Brief Note:
Tata Motors has extensive expertise across various segments such as passenger vehicles, heavy and light commercial vehicles, and passenger carriers. They have also been actively exploring opportunities within the expanding electric vehicle (EV) segments. Identifying direct competitors for this comprehensive analysis was quite challenging due to the diversified portfolios of automobile players. For a more related analysis, I have picked to compare Tata Motors with Mahindra, Maruti Suzuki, and Eicher Motors. Unfortunately, Hyundai is not listed on the Indian stock market.
Revenue and Profitability:
Analyzing the Top line from above table, The Tata Motors have significant dominance in terms of revenue compared to its peers. The collective revenue of the three companies averages at 66.2% of Tata Motors' revenue over the period. Further, there was a overall slight decline in revenue for FY20 and FY21 attributed to the Covid-19 impact, with subsequent recovery in the following two years. Over the five-year period, Eicher has exhibited the highest growth with a Compound Annual Growth Rate (CAGR) of 9.6%, while Tata Motors shows the lowest at 3.4%.
Given the raw material-intensive nature of the automotive industry, approximately 50% of the companies' revenue is utilized for cost of raw materials. Each company's COMS averages between 46% and 58% over the period. Notably, Maruti's margin has improved to 39% over the last year, the lowest among the group, while Mahindra recorded the highest consumption at 75% for FY22 among the peers.
Analyzing the operating margins provided, that total expenses for all companies averaged around 90%. Eicher demonstrates the highest efficiency with operating profit margins at 24.4%, while Tata Motors exhibits the lowest efficiency at an average of 100.2%, which including losses incurred over three financial years within the period. Following operating margins. Eicher leads the pack in terms of efficiency with an average net income margin of 18.5%, followed by Maruti with 7%.
ROE & ROA :
The return on equity indicates the company's capacity to generate profits for its equity holders, and the return on assets reflects the company's efficiency in utilizing its long-term assets to generate net income.

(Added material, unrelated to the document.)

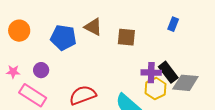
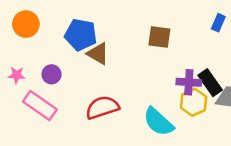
brown triangle: (93, 27) -> (98, 54), moved

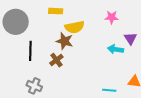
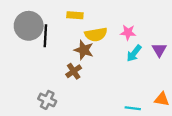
pink star: (112, 17) -> (128, 32), moved
cyan arrow: (115, 49) -> (134, 53), moved, turned -63
black line: (30, 51) -> (45, 36), moved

The table above illustrate the ROA and ROE for the group within the defined period. Based on margin analysis, Eicher leads in both ROA (24.8%) and ROE (19.2%), followed by Maruti with 11% ROA and for ROE Mahindra with 13.3%. However, there has been a decline in efficiency for all peers throughout the period. Particularly the decrease on Eicher's ROA from 28.3% to 18.9% from FY2018 to FY2023 and ROE from 28% to 19.4%.
https://www.tmotrac.in/forum/fundamental-analysis/tata-motors-quick-peek-at-financials
Insolvency:
In the previous article on Tata Motors' financial assessment (Above link), we analyzed the company's debt problems. When examining the debt structures of peer companies, Maruti and Eicher emerged as nearly debt-free entities, facing no significant pressure from finance cost or in terms of insolvency over the period. Mahindra has increase its long-term borrowings from 33.8 to 55 thousand crores, and short-term borrowings from 11.3 to 33.7 thousand crores over the 5-year period. Additionally, the finance costs have escalated from 3987 to 5830 Crores. Interestingly, despite this increases, the cost of borrowings has decreased from 8.8% in FY18 to 6.6% in FY23. (It's important to check Mahindra’s recent financials (FY24) to ascertain whether this incorporates the impact of recent rate hikes).
Efficiency:
Within the peer group, Maruti stands out through its rapid conversion of raw materials into finished products. Using the Inventory turnover method, the company averages around a month for this process, while Tata Motors and Mahindra take 84 and 89 days, respectively. Eicher maintains an average of 53 days throughout the period.
In terms of payables payback, all companies maintain an average period of more than three months to repay suppliers. Mahindra and Tata Motors take ana average of 140-150days to repay, consistent with the favorable terms Tata Motors has with its suppliers, as noted in previous report. From this, we can infer that none of the companies in the group are facing immediate operational constraints due to supplier issues.
Regarding receivables collection, the group demonstrates high efficiency, typically converting their outstanding Sales in less than a month. Eicher and Maruti managed to collect this within 8-10 days in the last two financial years, whereas Mahindra takes 26 and 21 days for FY2022 and FY2023.